[[ Recorded data open ]]

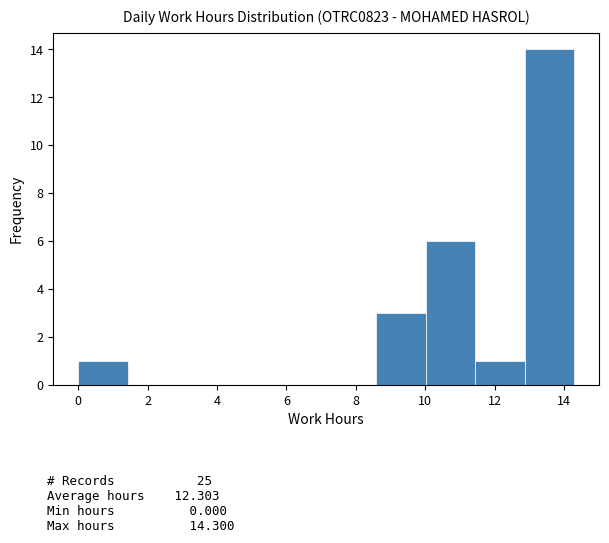

Reading left to right, list every bar in this chart as the range it spans on the x-axis followed by its height. Neither the bar edges nor the heights are printed on the chart, so give them approximately, as read against the axes.

0.0 to 1.4: 1
1.4 to 2.8: 0
2.8 to 4.2: 0
4.2 to 5.8: 0
5.8 to 7.2: 0
7.2 to 8.6: 0
8.6 to 10.0: 3
10.0 to 11.4: 6
11.4 to 12.8: 1
12.8 to 14.4: 14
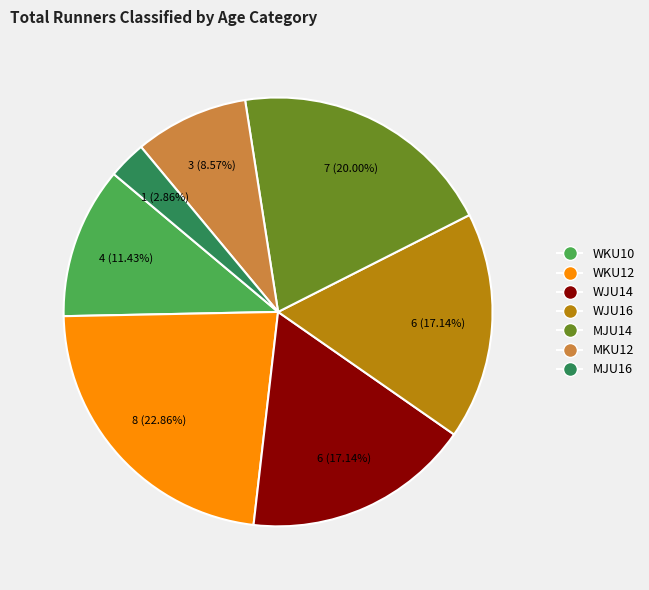

Which slice is the smallest?

MJU16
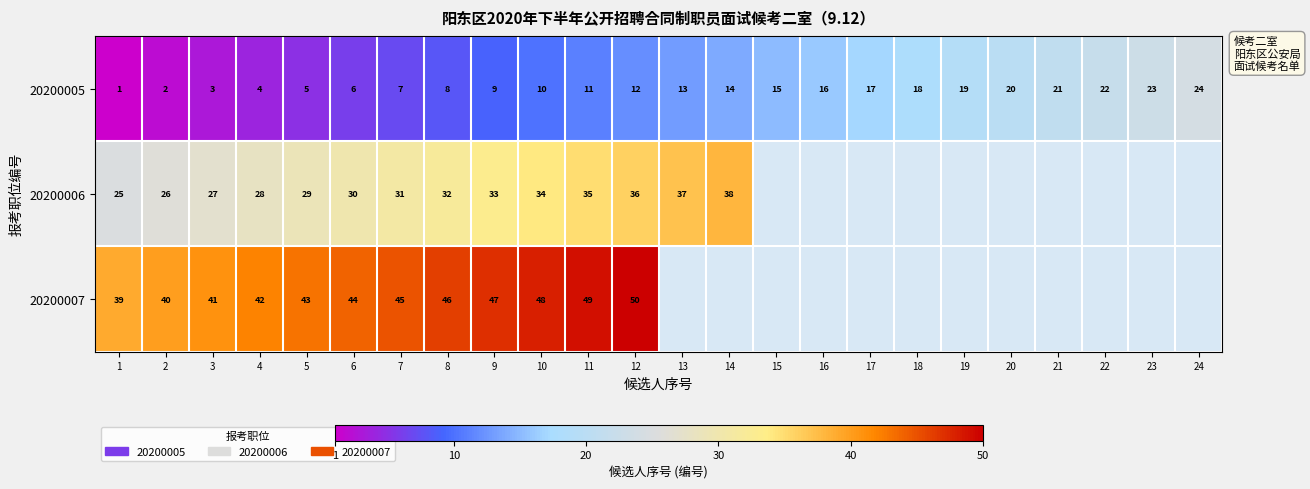

What is the difference between the highest and lowest values at 10?

38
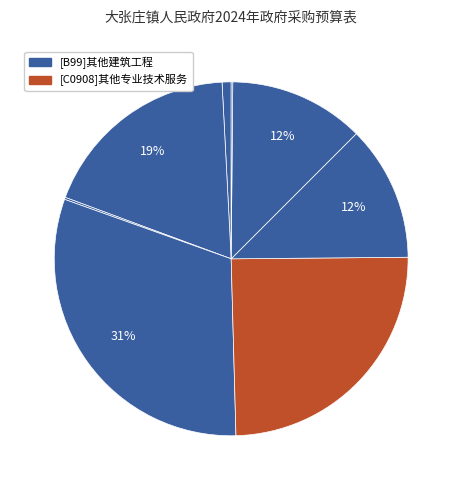

How many slices are in this pie chart?

8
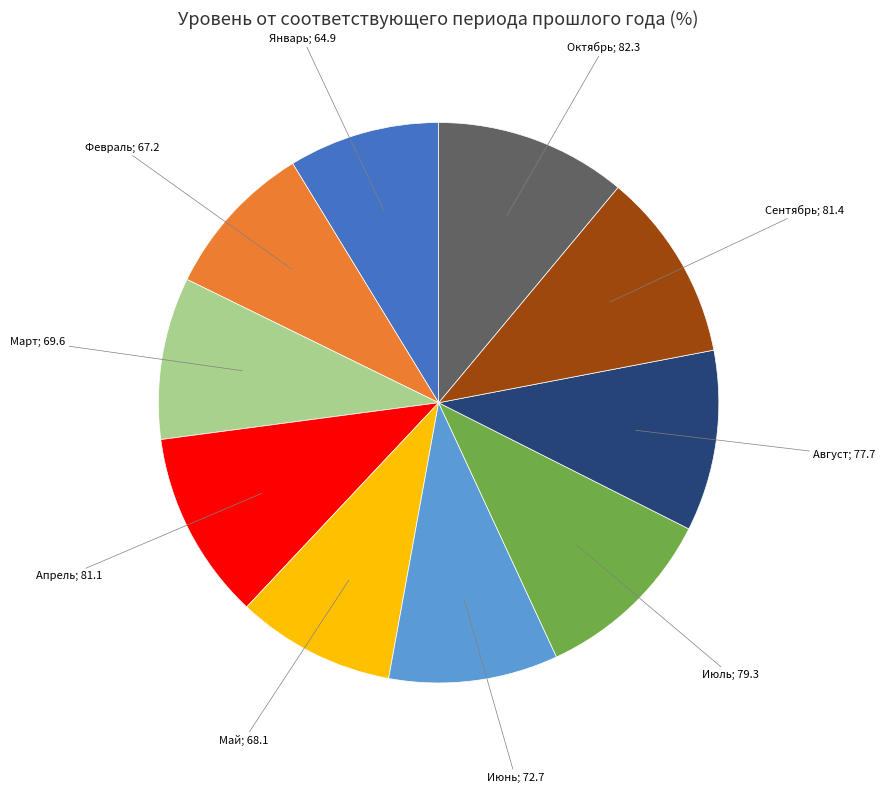

Does any single category account for the majority?

No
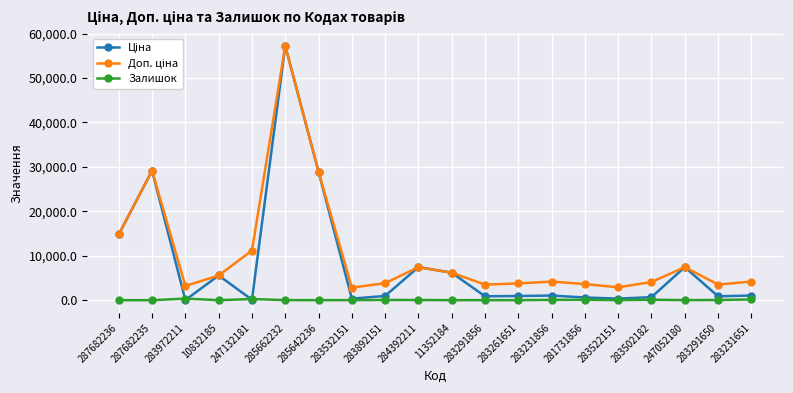

What is the difference between the second highest and minimum values in the Залишок series?

260.0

[[ Recorded data closed ]]

§ Exercise details: Recast all the entries above as a Markdown table with one row per line, giving the row number under "Number" and the line under "Text". Skip blank lines and leave the pictures out.

§ Response area:
| Number | Text |
|---|---|
| 1 | Reading left to right, list every bar in this chart as the range it spans on the x-axis followed by its height. Neither the bar edges nor the heights are printed on the chart, so give them approximately, as read against the axes. |
| 2 | 0.0 to 1.4: 1 |
| 3 | 1.4 to 2.8: 0 |
| 4 | 2.8 to 4.2: 0 |
| 5 | 4.2 to 5.8: 0 |
| 6 | 5.8 to 7.2: 0 |
| 7 | 7.2 to 8.6: 0 |
| 8 | 8.6 to 10.0: 3 |
| 9 | 10.0 to 11.4: 6 |
| 10 | 11.4 to 12.8: 1 |
| 11 | 12.8 to 14.4: 14 |
| 12 | Which slice is the smallest? |
| 13 | MJU16 |
| 14 | What is the difference between the highest and lowest values at 10? |
| 15 | 38 |
| 16 | How many slices are in this pie chart? |
| 17 | 8 |
| 18 | Does any single category account for the majority? |
| 19 | No |
| 20 | What is the difference between the second highest and minimum values in the Залишок series? |
| 21 | 260.0 |